Action item
Review the listing and copy each line that holds the word "platform".

□ □ □ □

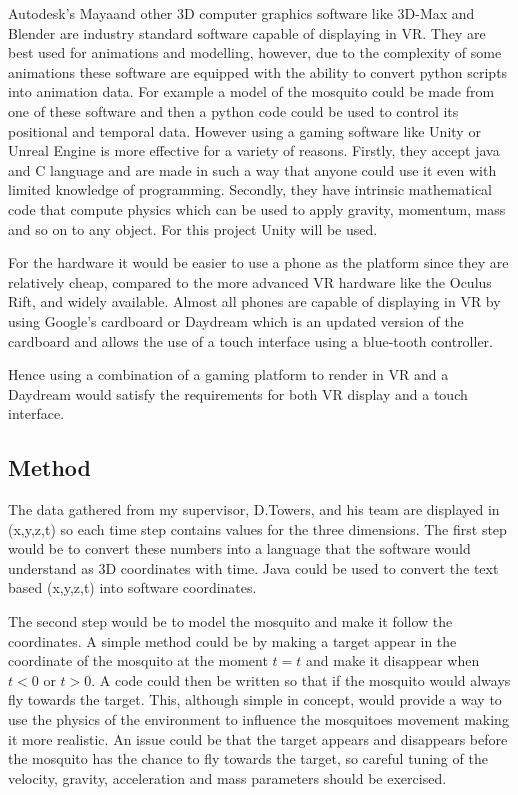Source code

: Autodesk's Maya\textregistered and other 3D computer graphics software like 3D-Max and Blender are industry standard software capable of displaying in VR. They are best used for animations and modelling, however, due to the complexity of some animations these software are equipped with the ability to convert python scripts into animation data. For example a model of the mosquito could be made from one of these software and then a python code could be used to control its positional and temporal data. However using a gaming software like Unity\textregistered{} or Unreal Engine\textregistered{} is more effective for a variety of reasons. Firstly, they accept java and C language and are made in such a way that anyone could use it even with limited knowledge of programming. Secondly, they have intrinsic mathematical code that compute physics which can be used to apply gravity, momentum, mass and so on to any object. For this project Unity\textregistered{} will be used.

For the hardware it would be easier to use a phone as the platform since they are relatively cheap, compared to the more advanced VR hardware like the Oculus Rift, and widely available. Almost all phones are capable of displaying in VR by using Google's cardboard or Daydream\textregistered{} which is an updated version of the cardboard and allows the use of a touch interface using a blue-tooth controller. 

Hence using a combination of a gaming platform to render in VR and a Daydream\textregistered{} would satisfy the requirements for both VR display and a touch interface.

\subsection{Method}

The data gathered from my supervisor, D.Towers, and his team are displayed in (x,y,z,t) so each time step contains values for the three dimensions. The first step would be to convert these numbers into a language that the software would understand as 3D coordinates with time. Java could be used to convert the text based (x,y,z,t) into software coordinates. 

The second step would be to model the mosquito and make it follow the coordinates. A simple method could be by making a target appear in the coordinate of the mosquito at the moment $t=t$ and make it disappear when $t<0$ or $t>0$. A code could then be written so that if the mosquito would always fly towards the target. This, although simple in concept, would provide a way to use the physics of the environment to influence the mosquitoes movement making it more realistic. An issue could be that the target appears and disappears before the mosquito has the chance to fly towards the target, so careful tuning of the velocity, gravity, acceleration and mass parameters should be exercised.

□ □ □ □

Output below
For the hardware it would be easier to use a phone as the platform since they are relatively cheap, compared to the more advanced VR hardware like the Oculus Rift, and widely available. Almost all phones are capable of displaying in VR by using Google's cardboard or Daydream\textregistered{} which is an updated version of the cardboard and allows the use of a touch interface using a blue-tooth controller. 
Hence using a combination of a gaming platform to render in VR and a Daydream\textregistered{} would satisfy the requirements for both VR display and a touch interface.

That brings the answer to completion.